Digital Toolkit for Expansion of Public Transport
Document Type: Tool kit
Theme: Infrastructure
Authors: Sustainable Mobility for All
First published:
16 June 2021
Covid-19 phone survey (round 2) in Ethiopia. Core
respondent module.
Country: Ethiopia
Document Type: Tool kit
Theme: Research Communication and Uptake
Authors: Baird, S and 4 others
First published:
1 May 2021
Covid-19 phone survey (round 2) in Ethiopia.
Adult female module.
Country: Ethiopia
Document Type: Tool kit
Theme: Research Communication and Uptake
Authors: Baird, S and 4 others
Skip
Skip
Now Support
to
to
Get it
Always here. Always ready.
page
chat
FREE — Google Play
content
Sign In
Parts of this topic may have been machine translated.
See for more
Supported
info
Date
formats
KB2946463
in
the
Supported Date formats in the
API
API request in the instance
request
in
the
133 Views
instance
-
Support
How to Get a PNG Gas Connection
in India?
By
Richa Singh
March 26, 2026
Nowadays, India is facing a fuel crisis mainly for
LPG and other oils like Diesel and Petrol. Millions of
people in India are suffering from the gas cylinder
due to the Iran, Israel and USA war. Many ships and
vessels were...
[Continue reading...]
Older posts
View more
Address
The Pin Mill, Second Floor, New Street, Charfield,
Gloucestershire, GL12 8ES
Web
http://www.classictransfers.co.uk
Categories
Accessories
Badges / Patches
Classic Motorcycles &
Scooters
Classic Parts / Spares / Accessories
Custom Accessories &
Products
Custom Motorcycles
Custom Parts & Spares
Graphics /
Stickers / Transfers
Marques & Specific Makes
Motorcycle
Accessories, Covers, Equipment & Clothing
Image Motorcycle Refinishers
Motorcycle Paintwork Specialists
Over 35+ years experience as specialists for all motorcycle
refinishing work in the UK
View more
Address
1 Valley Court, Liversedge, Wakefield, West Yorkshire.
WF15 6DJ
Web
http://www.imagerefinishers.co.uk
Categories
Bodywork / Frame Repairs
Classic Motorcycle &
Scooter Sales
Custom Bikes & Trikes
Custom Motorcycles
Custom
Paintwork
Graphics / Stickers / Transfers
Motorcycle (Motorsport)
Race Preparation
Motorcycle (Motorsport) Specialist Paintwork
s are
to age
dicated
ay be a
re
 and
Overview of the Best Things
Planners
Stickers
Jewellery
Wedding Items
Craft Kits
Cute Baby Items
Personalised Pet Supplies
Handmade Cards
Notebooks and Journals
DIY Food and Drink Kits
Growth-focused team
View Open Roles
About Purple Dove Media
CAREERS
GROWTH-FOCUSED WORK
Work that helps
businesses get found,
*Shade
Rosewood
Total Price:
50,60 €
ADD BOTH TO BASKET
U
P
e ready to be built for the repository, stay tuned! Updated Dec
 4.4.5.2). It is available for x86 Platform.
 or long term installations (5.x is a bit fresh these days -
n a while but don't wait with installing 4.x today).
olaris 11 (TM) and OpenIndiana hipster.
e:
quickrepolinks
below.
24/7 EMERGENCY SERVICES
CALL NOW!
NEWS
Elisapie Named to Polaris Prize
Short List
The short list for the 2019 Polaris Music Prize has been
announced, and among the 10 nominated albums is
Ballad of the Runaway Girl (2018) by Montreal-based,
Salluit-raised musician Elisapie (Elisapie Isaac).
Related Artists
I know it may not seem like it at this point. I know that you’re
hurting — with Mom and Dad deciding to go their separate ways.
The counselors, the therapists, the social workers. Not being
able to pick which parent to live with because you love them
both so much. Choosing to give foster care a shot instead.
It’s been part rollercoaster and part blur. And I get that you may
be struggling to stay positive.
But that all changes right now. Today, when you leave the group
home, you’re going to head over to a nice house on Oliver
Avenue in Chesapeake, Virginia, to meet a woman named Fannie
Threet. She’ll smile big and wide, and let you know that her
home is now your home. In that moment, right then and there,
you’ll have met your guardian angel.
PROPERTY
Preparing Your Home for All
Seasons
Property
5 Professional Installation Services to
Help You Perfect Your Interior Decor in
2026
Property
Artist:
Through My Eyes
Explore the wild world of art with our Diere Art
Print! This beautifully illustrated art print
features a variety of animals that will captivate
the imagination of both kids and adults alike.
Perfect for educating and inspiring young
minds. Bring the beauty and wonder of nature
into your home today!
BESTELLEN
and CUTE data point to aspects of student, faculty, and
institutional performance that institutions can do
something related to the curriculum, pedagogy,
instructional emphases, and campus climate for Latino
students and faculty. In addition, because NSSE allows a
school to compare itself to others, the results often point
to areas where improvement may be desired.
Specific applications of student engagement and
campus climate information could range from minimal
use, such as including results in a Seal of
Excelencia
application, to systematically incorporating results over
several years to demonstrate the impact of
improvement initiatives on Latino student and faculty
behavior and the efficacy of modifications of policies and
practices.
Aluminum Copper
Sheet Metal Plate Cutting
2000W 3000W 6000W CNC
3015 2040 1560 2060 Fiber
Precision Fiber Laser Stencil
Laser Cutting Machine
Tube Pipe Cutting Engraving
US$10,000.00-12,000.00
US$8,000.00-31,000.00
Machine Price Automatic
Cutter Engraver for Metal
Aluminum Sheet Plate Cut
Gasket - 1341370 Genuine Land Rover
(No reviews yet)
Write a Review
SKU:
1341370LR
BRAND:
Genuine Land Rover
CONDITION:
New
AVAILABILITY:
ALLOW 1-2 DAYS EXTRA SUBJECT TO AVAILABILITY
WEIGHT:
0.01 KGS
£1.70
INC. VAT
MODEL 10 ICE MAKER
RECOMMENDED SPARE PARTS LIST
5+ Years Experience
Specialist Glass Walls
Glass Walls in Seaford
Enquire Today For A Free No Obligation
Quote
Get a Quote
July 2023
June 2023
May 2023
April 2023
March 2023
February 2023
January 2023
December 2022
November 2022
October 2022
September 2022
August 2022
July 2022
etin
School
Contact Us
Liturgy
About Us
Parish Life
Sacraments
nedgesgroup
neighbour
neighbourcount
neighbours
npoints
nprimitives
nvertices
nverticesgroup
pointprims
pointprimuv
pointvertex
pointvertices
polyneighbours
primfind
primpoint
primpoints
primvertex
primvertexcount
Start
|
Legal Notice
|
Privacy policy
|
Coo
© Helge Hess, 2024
------------
• What the exercise asks: Transcribe the full set of records without altering a single character.

• Reply:
Digital Toolkit for Expansion of Public Transport
Document Type: Tool kit
Theme: Infrastructure
Authors: Sustainable Mobility for All
First published:
16 June 2021
Covid-19 phone survey (round 2) in Ethiopia. Core
respondent module.
Country: Ethiopia
Document Type: Tool kit
Theme: Research Communication and Uptake
Authors: Baird, S and 4 others
First published:
1 May 2021
Covid-19 phone survey (round 2) in Ethiopia.
Adult female module.
Country: Ethiopia
Document Type: Tool kit
Theme: Research Communication and Uptake
Authors: Baird, S and 4 others
Skip
Skip
Now Support
to
to
Get it
Always here. Always ready.
page
chat
FREE — Google Play
content
Sign In
Parts of this topic may have been machine translated.
See for more
Supported
info
Date
formats
KB2946463
in
the
Supported Date formats in the
API
API request in the instance
request
in
the
133 Views
instance
-
Support
How to Get a PNG Gas Connection
in India?
By
Richa Singh
March 26, 2026
Nowadays, India is facing a fuel crisis mainly for
LPG and other oils like Diesel and Petrol. Millions of
people in India are suffering from the gas cylinder
due to the Iran, Israel and USA war. Many ships and
vessels were...
[Continue reading...]
Older posts
View more
Address
The Pin Mill, Second Floor, New Street, Charfield,
Gloucestershire, GL12 8ES
Web
http://www.classictransfers.co.uk
Categories
Accessories
Badges / Patches
Classic Motorcycles &
Scooters
Classic Parts / Spares / Accessories
Custom Accessories &
Products
Custom Motorcycles
Custom Parts & Spares
Graphics /
Stickers / Transfers
Marques & Specific Makes
Motorcycle
Accessories, Covers, Equipment & Clothing
Image Motorcycle Refinishers
Motorcycle Paintwork Specialists
Over 35+ years experience as specialists for all motorcycle
refinishing work in the UK
View more
Address
1 Valley Court, Liversedge, Wakefield, West Yorkshire.
WF15 6DJ
Web
http://www.imagerefinishers.co.uk
Categories
Bodywork / Frame Repairs
Classic Motorcycle &
Scooter Sales
Custom Bikes & Trikes
Custom Motorcycles
Custom
Paintwork
Graphics / Stickers / Transfers
Motorcycle (Motorsport)
Race Preparation
Motorcycle (Motorsport) Specialist Paintwork
s are
to age
dicated
ay be a
re
 and
Overview of the Best Things
Planners
Stickers
Jewellery
Wedding Items
Craft Kits
Cute Baby Items
Personalised Pet Supplies
Handmade Cards
Notebooks and Journals
DIY Food and Drink Kits
Growth-focused team
View Open Roles
About Purple Dove Media
CAREERS
GROWTH-FOCUSED WORK
Work that helps
businesses get found,
*Shade
Rosewood
Total Price:
50,60 €
ADD BOTH TO BASKET
U
P
e ready to be built for the repository, stay tuned! Updated Dec
 4.4.5.2). It is available for x86 Platform.
 or long term installations (5.x is a bit fresh these days -
n a while but don't wait with installing 4.x today).
olaris 11 (TM) and OpenIndiana hipster.
e:
quickrepolinks
below.
24/7 EMERGENCY SERVICES
CALL NOW!
NEWS
Elisapie Named to Polaris Prize
Short List
The short list for the 2019 Polaris Music Prize has been
announced, and among the 10 nominated albums is
Ballad of the Runaway Girl (2018) by Montreal-based,
Salluit-raised musician Elisapie (Elisapie Isaac).
Related Artists
I know it may not seem like it at this point. I know that you’re
hurting — with Mom and Dad deciding to go their separate ways.
The counselors, the therapists, the social workers. Not being
able to pick which parent to live with because you love them
both so much. Choosing to give foster care a shot instead.
It’s been part rollercoaster and part blur. And I get that you may
be struggling to stay positive.
But that all changes right now. Today, when you leave the group
home, you’re going to head over to a nice house on Oliver
Avenue in Chesapeake, Virginia, to meet a woman named Fannie
Threet. She’ll smile big and wide, and let you know that her
home is now your home. In that moment, right then and there,
you’ll have met your guardian angel.
PROPERTY
Preparing Your Home for All
Seasons
Property
5 Professional Installation Services to
Help You Perfect Your Interior Decor in
2026
Property
Artist:
Through My Eyes
Explore the wild world of art with our Diere Art
Print! This beautifully illustrated art print
features a variety of animals that will captivate
the imagination of both kids and adults alike.
Perfect for educating and inspiring young
minds. Bring the beauty and wonder of nature
into your home today!
BESTELLEN
and CUTE data point to aspects of student, faculty, and
institutional performance that institutions can do
something related to the curriculum, pedagogy,
instructional emphases, and campus climate for Latino
students and faculty. In addition, because NSSE allows a
school to compare itself to others, the results often point
to areas where improvement may be desired.
Specific applications of student engagement and
campus climate information could range from minimal
use, such as including results in a Seal of
Excelencia
application, to systematically incorporating results over
several years to demonstrate the impact of
improvement initiatives on Latino student and faculty
behavior and the efficacy of modifications of policies and
practices.
Aluminum Copper
Sheet Metal Plate Cutting
2000W 3000W 6000W CNC
3015 2040 1560 2060 Fiber
Precision Fiber Laser Stencil
Laser Cutting Machine
Tube Pipe Cutting Engraving
US$10,000.00-12,000.00
US$8,000.00-31,000.00
Machine Price Automatic
Cutter Engraver for Metal
Aluminum Sheet Plate Cut
Gasket - 1341370 Genuine Land Rover
(No reviews yet)
Write a Review
SKU:
1341370LR
BRAND:
Genuine Land Rover
CONDITION:
New
AVAILABILITY:
ALLOW 1-2 DAYS EXTRA SUBJECT TO AVAILABILITY
WEIGHT:
0.01 KGS
£1.70
INC. VAT
MODEL 10 ICE MAKER
RECOMMENDED SPARE PARTS LIST
5+ Years Experience
Specialist Glass Walls
Glass Walls in Seaford
Enquire Today For A Free No Obligation
Quote
Get a Quote
July 2023
June 2023
May 2023
April 2023
March 2023
February 2023
January 2023
December 2022
November 2022
October 2022
September 2022
August 2022
July 2022
etin
School
Contact Us
Liturgy
About Us
Parish Life
Sacraments
nedgesgroup
neighbour
neighbourcount
neighbours
npoints
nprimitives
nvertices
nverticesgroup
pointprims
pointprimuv
pointvertex
pointvertices
polyneighbours
primfind
primpoint
primpoints
primvertex
primvertexcount
Start
|
Legal Notice
|
Privacy policy
|
Coo
© Helge Hess, 2024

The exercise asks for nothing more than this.